* [WHAT TO WORK ON]
Give back exactly the lines of the data below, starting with the line that has "gear review" and going on through the line that has "Local University".

__________________________________________________

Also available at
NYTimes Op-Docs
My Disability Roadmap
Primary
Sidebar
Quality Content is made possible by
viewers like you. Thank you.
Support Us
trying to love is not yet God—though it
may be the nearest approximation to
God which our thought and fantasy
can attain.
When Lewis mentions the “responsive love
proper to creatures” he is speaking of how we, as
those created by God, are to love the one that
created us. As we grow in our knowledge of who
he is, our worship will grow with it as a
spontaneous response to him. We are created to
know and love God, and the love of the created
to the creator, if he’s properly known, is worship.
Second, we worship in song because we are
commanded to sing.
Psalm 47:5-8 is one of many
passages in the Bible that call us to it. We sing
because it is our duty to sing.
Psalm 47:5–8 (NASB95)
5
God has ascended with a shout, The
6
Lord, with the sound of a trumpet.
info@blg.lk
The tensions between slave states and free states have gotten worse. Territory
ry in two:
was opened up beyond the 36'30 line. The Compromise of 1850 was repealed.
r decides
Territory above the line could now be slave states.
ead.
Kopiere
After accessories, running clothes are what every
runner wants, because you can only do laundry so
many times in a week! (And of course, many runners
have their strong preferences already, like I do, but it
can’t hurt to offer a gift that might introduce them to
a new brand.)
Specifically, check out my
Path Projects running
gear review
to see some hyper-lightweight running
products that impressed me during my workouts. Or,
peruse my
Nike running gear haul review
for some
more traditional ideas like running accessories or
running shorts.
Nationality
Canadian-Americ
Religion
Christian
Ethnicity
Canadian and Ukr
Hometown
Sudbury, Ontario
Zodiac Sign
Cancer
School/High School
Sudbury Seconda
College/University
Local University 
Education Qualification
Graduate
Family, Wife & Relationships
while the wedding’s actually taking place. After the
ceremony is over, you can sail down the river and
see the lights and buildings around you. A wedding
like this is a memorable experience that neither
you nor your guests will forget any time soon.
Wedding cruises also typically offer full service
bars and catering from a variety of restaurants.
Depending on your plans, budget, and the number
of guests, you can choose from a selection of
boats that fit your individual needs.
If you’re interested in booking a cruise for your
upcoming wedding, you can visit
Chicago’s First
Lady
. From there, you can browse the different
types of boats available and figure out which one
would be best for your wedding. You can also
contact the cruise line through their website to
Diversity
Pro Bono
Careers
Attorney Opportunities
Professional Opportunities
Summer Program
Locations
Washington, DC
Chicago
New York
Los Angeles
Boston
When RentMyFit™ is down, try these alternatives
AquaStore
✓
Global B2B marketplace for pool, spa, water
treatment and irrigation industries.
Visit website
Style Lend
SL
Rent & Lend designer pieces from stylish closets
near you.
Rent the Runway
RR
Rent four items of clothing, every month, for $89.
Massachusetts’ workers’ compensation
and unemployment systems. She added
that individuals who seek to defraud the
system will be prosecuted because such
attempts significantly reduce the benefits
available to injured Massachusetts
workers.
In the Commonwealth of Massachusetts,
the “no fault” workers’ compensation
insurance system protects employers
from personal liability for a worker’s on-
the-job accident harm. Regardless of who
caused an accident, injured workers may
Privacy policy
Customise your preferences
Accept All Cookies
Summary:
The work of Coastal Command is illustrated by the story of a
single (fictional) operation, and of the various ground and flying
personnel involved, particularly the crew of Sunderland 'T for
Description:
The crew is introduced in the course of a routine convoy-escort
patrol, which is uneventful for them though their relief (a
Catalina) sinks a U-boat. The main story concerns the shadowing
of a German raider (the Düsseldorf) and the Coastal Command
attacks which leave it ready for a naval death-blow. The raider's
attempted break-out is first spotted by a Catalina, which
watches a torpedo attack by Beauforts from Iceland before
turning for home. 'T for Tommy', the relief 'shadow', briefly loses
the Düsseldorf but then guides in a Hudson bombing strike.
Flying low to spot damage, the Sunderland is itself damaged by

__________________________________________________

* [THE COMPLETED TASK]
gear review
to see some hyper-lightweight running
products that impressed me during my workouts. Or,
peruse my
Nike running gear haul review
for some
more traditional ideas like running accessories or
running shorts.
Nationality
Canadian-Americ
Religion
Christian
Ethnicity
Canadian and Ukr
Hometown
Sudbury, Ontario
Zodiac Sign
Cancer
School/High School
Sudbury Seconda
College/University
Local University 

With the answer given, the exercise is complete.